Your assignment - Please write out all the entries exactly, without the pictures.

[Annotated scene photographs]
########################################

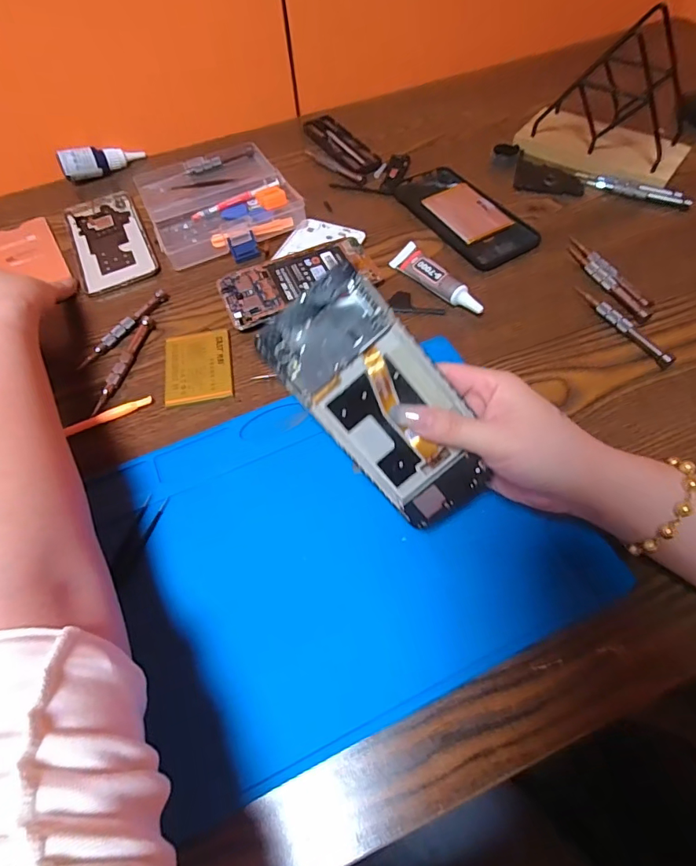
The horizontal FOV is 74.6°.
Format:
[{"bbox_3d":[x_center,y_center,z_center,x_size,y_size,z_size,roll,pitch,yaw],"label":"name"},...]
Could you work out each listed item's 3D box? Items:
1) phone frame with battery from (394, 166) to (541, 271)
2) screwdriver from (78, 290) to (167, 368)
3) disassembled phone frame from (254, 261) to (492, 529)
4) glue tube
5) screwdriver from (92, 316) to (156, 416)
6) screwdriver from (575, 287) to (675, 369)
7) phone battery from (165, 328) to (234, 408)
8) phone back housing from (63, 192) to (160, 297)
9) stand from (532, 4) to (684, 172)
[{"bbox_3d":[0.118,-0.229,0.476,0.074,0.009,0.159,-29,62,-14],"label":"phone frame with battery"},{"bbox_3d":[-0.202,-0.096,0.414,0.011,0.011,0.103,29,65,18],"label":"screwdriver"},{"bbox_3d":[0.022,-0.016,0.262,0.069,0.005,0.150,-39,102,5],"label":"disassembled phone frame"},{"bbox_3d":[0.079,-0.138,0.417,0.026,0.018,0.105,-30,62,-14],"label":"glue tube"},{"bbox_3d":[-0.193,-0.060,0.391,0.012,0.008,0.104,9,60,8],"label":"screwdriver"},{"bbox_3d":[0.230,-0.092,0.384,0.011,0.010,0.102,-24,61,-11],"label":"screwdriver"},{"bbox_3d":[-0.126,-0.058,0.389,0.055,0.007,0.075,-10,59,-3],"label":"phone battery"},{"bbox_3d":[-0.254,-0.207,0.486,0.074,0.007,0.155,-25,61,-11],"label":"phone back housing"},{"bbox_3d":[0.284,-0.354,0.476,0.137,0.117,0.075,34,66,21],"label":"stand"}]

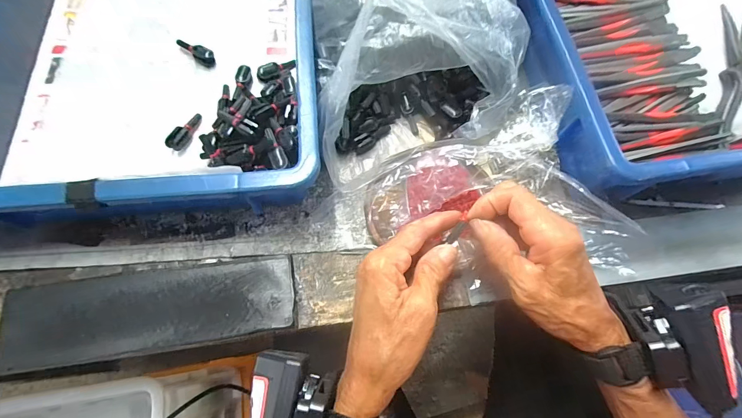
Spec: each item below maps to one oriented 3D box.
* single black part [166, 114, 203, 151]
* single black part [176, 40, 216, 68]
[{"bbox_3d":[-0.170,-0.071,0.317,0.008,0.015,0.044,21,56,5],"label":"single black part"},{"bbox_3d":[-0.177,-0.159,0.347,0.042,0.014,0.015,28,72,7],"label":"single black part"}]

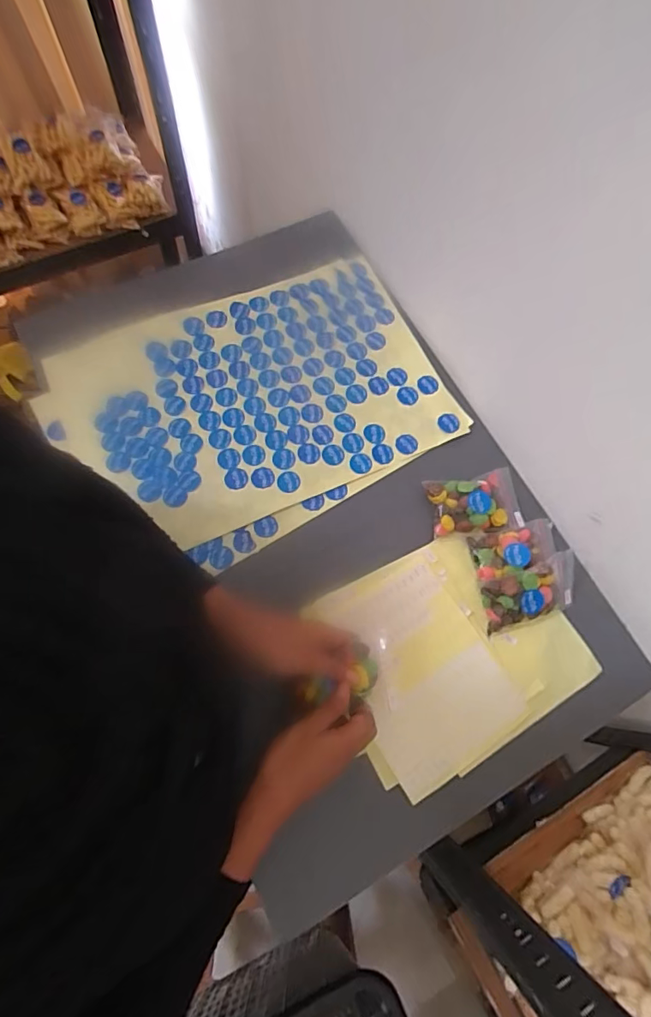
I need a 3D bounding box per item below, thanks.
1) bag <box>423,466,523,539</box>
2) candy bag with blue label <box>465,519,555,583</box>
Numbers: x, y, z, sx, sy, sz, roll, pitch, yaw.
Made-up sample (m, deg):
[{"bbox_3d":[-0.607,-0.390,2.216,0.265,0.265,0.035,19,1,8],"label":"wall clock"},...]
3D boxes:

########################################

Solution for this exercise -
The horizontal FOV is 74.6°.
Format:
[{"bbox_3d":[x_center,y_center,z_center,x_size,y_size,z_size,roll,pitch,yaw],"label":"name"},...]
Could you work out each listed item's 3D box? Items:
1) phone frame with battery from (394, 166) to (541, 271)
2) screwdriver from (78, 290) to (167, 368)
3) disassembled phone frame from (254, 261) to (492, 529)
4) glue tube
5) screwdriver from (92, 316) to (156, 416)
6) screwdriver from (575, 287) to (675, 369)
7) phone battery from (165, 328) to (234, 408)
8) phone back housing from (63, 192) to (160, 297)
9) stand from (532, 4) to (684, 172)
[{"bbox_3d":[0.118,-0.229,0.476,0.074,0.009,0.159,-29,62,-14],"label":"phone frame with battery"},{"bbox_3d":[-0.202,-0.096,0.414,0.011,0.011,0.103,29,65,18],"label":"screwdriver"},{"bbox_3d":[0.022,-0.016,0.262,0.069,0.005,0.150,-39,102,5],"label":"disassembled phone frame"},{"bbox_3d":[0.079,-0.138,0.417,0.026,0.018,0.105,-30,62,-14],"label":"glue tube"},{"bbox_3d":[-0.193,-0.060,0.391,0.012,0.008,0.104,9,60,8],"label":"screwdriver"},{"bbox_3d":[0.230,-0.092,0.384,0.011,0.010,0.102,-24,61,-11],"label":"screwdriver"},{"bbox_3d":[-0.126,-0.058,0.389,0.055,0.007,0.075,-10,59,-3],"label":"phone battery"},{"bbox_3d":[-0.254,-0.207,0.486,0.074,0.007,0.155,-25,61,-11],"label":"phone back housing"},{"bbox_3d":[0.284,-0.354,0.476,0.137,0.117,0.075,34,66,21],"label":"stand"}]

Spec: each item below maps to one oriented 3D box.
* single black part [166, 114, 203, 151]
* single black part [176, 40, 216, 68]
[{"bbox_3d":[-0.170,-0.071,0.317,0.008,0.015,0.044,21,56,5],"label":"single black part"},{"bbox_3d":[-0.177,-0.159,0.347,0.042,0.014,0.015,28,72,7],"label":"single black part"}]

I need a 3D bounding box per item below, thanks.
1) bag <box>423,466,523,539</box>
2) candy bag with blue label <box>465,519,555,583</box>
Numbers: x, y, z, sx, sy, sz, roll, pitch, yaw.
Made-up sample (m, deg):
[{"bbox_3d":[-0.607,-0.390,2.216,0.265,0.265,0.035,19,1,8],"label":"wall clock"},...]
3D boxes:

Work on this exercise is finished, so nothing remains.